Hi, @architkulkarni thanks. I think the runtime env is not what I want. I use docker and created a cluster. The environment has been created as I set the docker image. The runtime env seems to be an environment setup setting. I need to set many things to complete the runtime env setup, which is contradicting what I have done with docker. Following your suggestion, it returns the following error:
(raylet, ip=172.24.56.163) [2022-06-17 18:32:17,992 E 73 73] (raylet) agent_manager.cc:136: Not all required Ray dependencies for the runtime_env feature were found. To install the required dependencies, please
run `pip install "ray[default]"`.
[ERROR 18:32:18] pymarl Failed after 0:00:02!
Traceback (most recent calls WITHOUT Sacred internals):
File "/home/me/app/epymarl/src/main.py", line 65, in my_main
run_train_meltingpot(_run, config, _log)
File "/home/me/app/epymarl/src/run_meltingpot.py", line 62, in run
run_sequential(args=args, logger=logger)
File "/home/me/app/epymarl/src/run_meltingpot.py", line 122, in run_sequential
buffer, queue, buffer_queue, ray_ws = create_buffer(args, scheme, groups, env_info, preprocess, logger)
File "/home/me/app/epymarl/src/run_meltingpot.py", line 423, in create_buffer
assert ray.get(buffer.ready.remote())
File "/home/me/miniconda3/lib/python3.9/site-packages/ray/_private/client_mode_hook.py", line 105, in wrapper
return func(*args, **kwargs)
File "/home/me/miniconda3/lib/python3.9/site-packages/ray/worker.py", line 1765, in get
raise value
ray.exceptions.RuntimeEnvSetupError: The runtime_env failed to be set up.
I think it was asking me to set the requirements.
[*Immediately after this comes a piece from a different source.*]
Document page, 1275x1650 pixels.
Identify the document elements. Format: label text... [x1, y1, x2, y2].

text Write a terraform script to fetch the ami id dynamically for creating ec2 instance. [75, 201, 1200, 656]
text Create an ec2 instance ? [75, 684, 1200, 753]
I think I do not need to set it as I am using docker.
I want to fix why a created k8s ray pod cluster cannot be reused?
The following shows how I use the k8s ray pod cluster:
1. The admin created a new chart and created a ray operator
2. I use the YAML file to create a ray pod cluster
3. I log in to the head node and run the code (it works fine for debugging purpose)
4. I kill the current programme and then re-run the code. However, the cluster cannot be reused
5. I have to create a new cluster and run my job, which costs more time and patience.